Now to twist the blade.
“Don’t worry though, they’re tucked up safe. Practical Severard is acting as nurse. But if I don’t come back…”

“You wouldn’t hurt them.”

“What is it with everyone today? Lines I won’t cross? People I won’t hurt?” Glokta showed his most revolting leer. “Children? Hope, and prospects, and all that happy life ahead of them? I despise the little bastards!” He shrugged his twisted shoulders. “But perhaps you know me better. If you’re keen to play dice with your children’s lives, I suppose we can find out. Or we could reach an understanding, as we did in Dagoska.”

“Shit on this,” growled one of the Practicals, hefting his axe and taking a step forward.
And the atmosphere of violence lurches another dizzy step towards the brink…

Vitari shoved out her open hand. “Don’t move.”

“You’ve got children, so what? Means nothing to me. It’ll mean nothing to Sult eeeeeee—” There was a flash of metal, the jingling of a chain, and the Practical staggered forward, blood pouring from his opened throat.
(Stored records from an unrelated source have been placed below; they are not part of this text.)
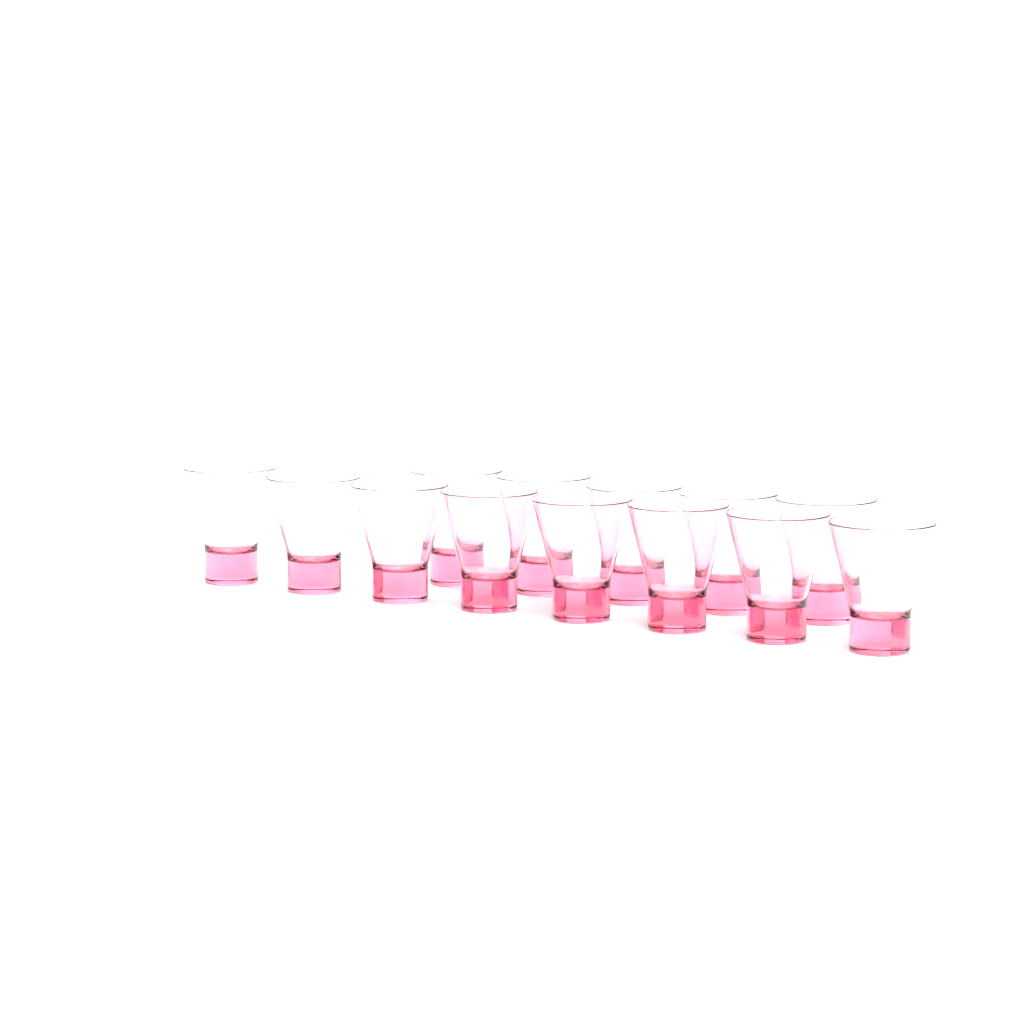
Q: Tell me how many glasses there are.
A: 13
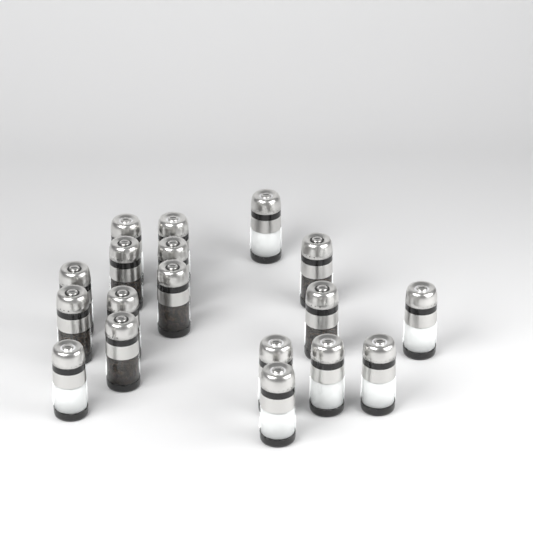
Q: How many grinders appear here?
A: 18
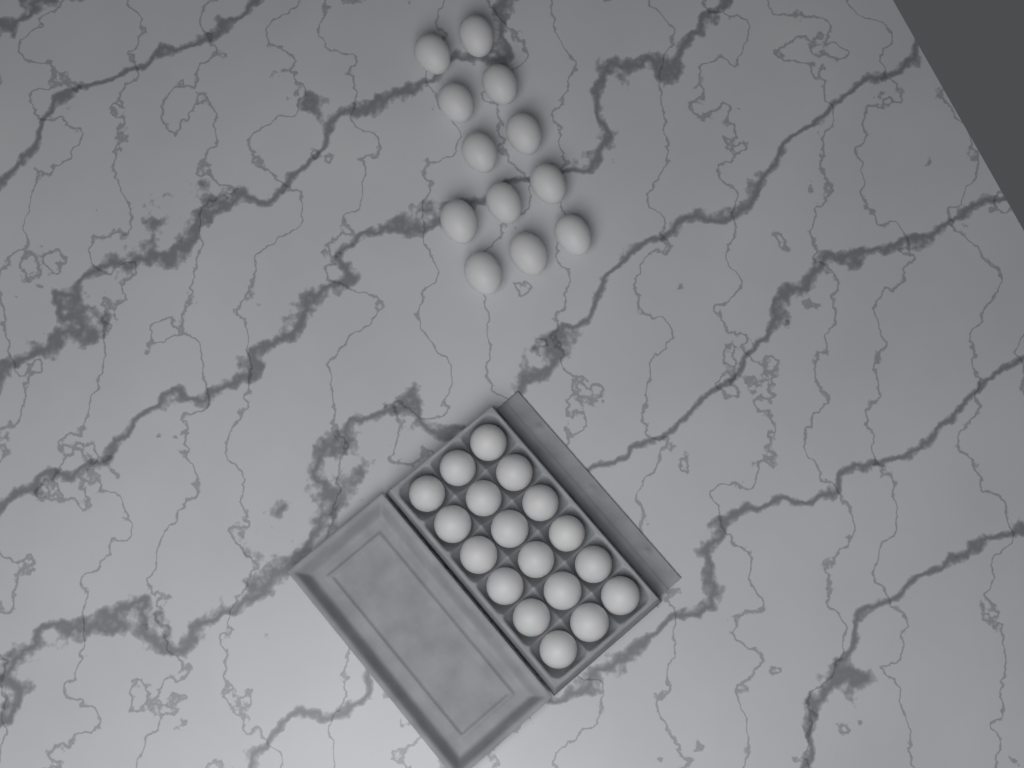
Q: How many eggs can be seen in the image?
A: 30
Vitari’s cross-shaped knife slapped back into her palm and her eyes flicked back to Glokta. “An understanding?”

“Exactly. You stay here. We go past. You didn’t see nothing, as they say in the older parts of town. You know well enough that you can’t trust Sult. He left you to the dogs in Dagoska, didn’t he? And he’s all done, anyway. The Gurkish are knocking at the door. Time we tried something new, don’t you think?”